ZWERDLING: By the way, Zusman is going to roast them in the oven. No oil splattering on your stove. While I'm watching him cut up the onion, I'm thinking about his life and I tell him, look, I don't want to be too touchy-feely over bialys. But the more you talk about being a judge, the more you sound like you're talking about baking. Be patient, follow the rules, except it's good sometimes to bend them. Be compassionate. Give most of your bread away. Zusman looks at me like I'm nuts.
ZUSMAN: I'm struggling here because I'm just - I just haven't thought deeply about this.
ZWERDLING: You don't like my comparisons?

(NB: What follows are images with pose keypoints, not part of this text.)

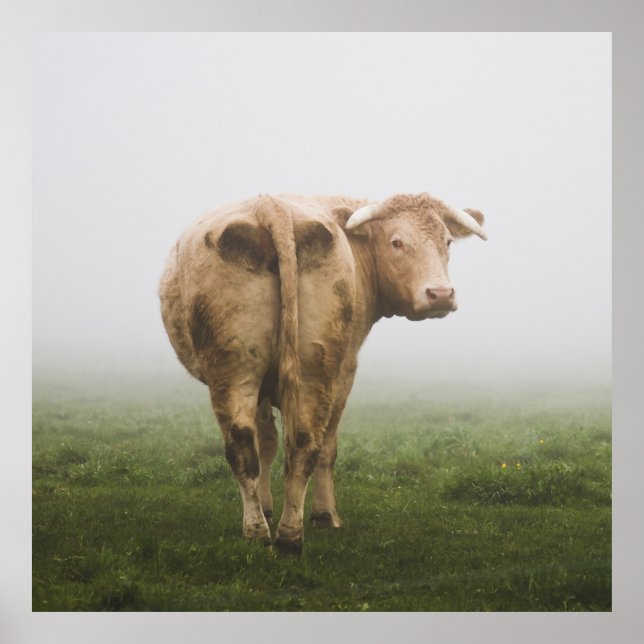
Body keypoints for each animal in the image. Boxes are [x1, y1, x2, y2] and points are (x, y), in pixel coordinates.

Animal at [159, 192, 486, 555]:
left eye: (448, 241)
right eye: (397, 242)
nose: (440, 294)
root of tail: (269, 207)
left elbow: (273, 444)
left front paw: (282, 509)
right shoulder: (344, 369)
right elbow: (298, 445)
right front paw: (315, 513)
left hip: (246, 367)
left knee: (263, 443)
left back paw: (272, 532)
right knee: (292, 444)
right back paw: (277, 531)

ZUSMAN: I mean, I'm not conscious of them. If those analogies exist, they're purely subconscious. But they actually make sense, I'll go with that. All right.
ZWERDLING: Finally, the dough was all puffed up and looking proud and yeasty. Zusman punches it down and forms little balls. His fingers coax and pull each one into a disk. Then he tops them with the roasted onions and poppy seeds and, of course, salt.
ZUSMAN: And the almost final step - well, it is the final step. These are going in the oven.
ZWERDLING: And 20 minutes later, the bialys are done - brown and crusty, showered with onions and poppy seeds like confetti. I wish everybody could see this. These are beautiful.
ZUSMAN: If I do say so myself.
ZWERDLING: Judge Michael Zusman, he's also co-author along with Nick Zukin of "The Artisan Jewish Deli at Home." Daniel Zwerdling, NPR News.